Le troisième récit, "Dieu est radioactif", nous balade quand même un peu dans la science-fiction, avec pour idée de base que la datation au carbone 14 du suaire a pu être faussée par l'exposition à une très forte radioactivité, dont il faudrait alors expliquer la survenue. Donc, c'est un objet qui tombe du ciel, qui irradie de radioactivité tous les habitants de Lirey, qui deviennent alors tchernobylisés, monstrueux, tarés et sadiques, et crucifient le malheureux Luc, qui d'ailleurs va ressusciter...
Le Luc en question, au physique christique, est désigné comme le looser honnête et scrupuleux, à qui on cache tout, et qui est la victime centrale des machinations machiavéliques des uns et des autres.
La contrainte, assez arbitraire, que se sont imposée la scénariste et le dessinateur, Bajram, qui a travaillé en couleurs directes (très, trop lumineuses parfois), est de réutiliser autant que possible les mêmes textes et les mêmes dessins d'un récit à l'autre. Une table des reprises est même fournie en tête de chaque récit. Le jeu est amusant, mais aussi gratuit que les fantaisies littéraires auxquelles s'amusaient les membres de l'OULIPO, et qui réduisaient la littérature à un bricolage technique du dimanche.
De fait, ce jeu ne mène pas très loin. Que chacun des trois récits soit construit ou pas avec des images et des textes de récupération, peu nous chaut. L'intérêt est ailleurs:
* dans les saisissants changements d'atmosphère, de logique et de morale, d'un récit à l'autre
* dans la réutilisation différenciée d'éléments d'intrigue ou de décor qui courent d'un récit à l'autre: un malheureux qu'on pend, une maison jugée maudite, une pierre ronde qui obstrue un orifice, des enfants qui jouent, l'impuissance sexuelle prétendue du seigneur de Charny, etc.

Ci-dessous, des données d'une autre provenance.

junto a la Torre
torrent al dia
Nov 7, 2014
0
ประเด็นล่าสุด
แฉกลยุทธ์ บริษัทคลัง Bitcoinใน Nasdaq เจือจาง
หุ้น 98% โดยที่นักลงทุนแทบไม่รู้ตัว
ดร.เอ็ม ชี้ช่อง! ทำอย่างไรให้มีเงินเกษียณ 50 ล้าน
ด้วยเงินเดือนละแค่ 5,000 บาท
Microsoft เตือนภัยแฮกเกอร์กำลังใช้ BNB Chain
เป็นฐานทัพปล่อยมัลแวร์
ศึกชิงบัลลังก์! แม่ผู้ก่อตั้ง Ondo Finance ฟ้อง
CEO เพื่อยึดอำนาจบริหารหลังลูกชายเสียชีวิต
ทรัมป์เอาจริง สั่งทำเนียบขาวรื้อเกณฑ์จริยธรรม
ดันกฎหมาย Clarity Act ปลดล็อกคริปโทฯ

Selon que l'accent est mis ou non sur tel ou tel de ces aspects, on se rend compte que les récits divergent très vite, et cela conduit le lecteur à s'interroger sur les limites de sa propre perception quotidienne: qu'a-t-il raté ou ignoré, lorsque lui-même remarque à peine des enfants qui jouent, des adultes en conciliabule près de l'autel d'une église, des gens étranges réunis près d'une maison délabrée ?
C'est finalement sur ces limites de notre conscience et de notre perception que les récits suscitent le dérangement le plus sensible.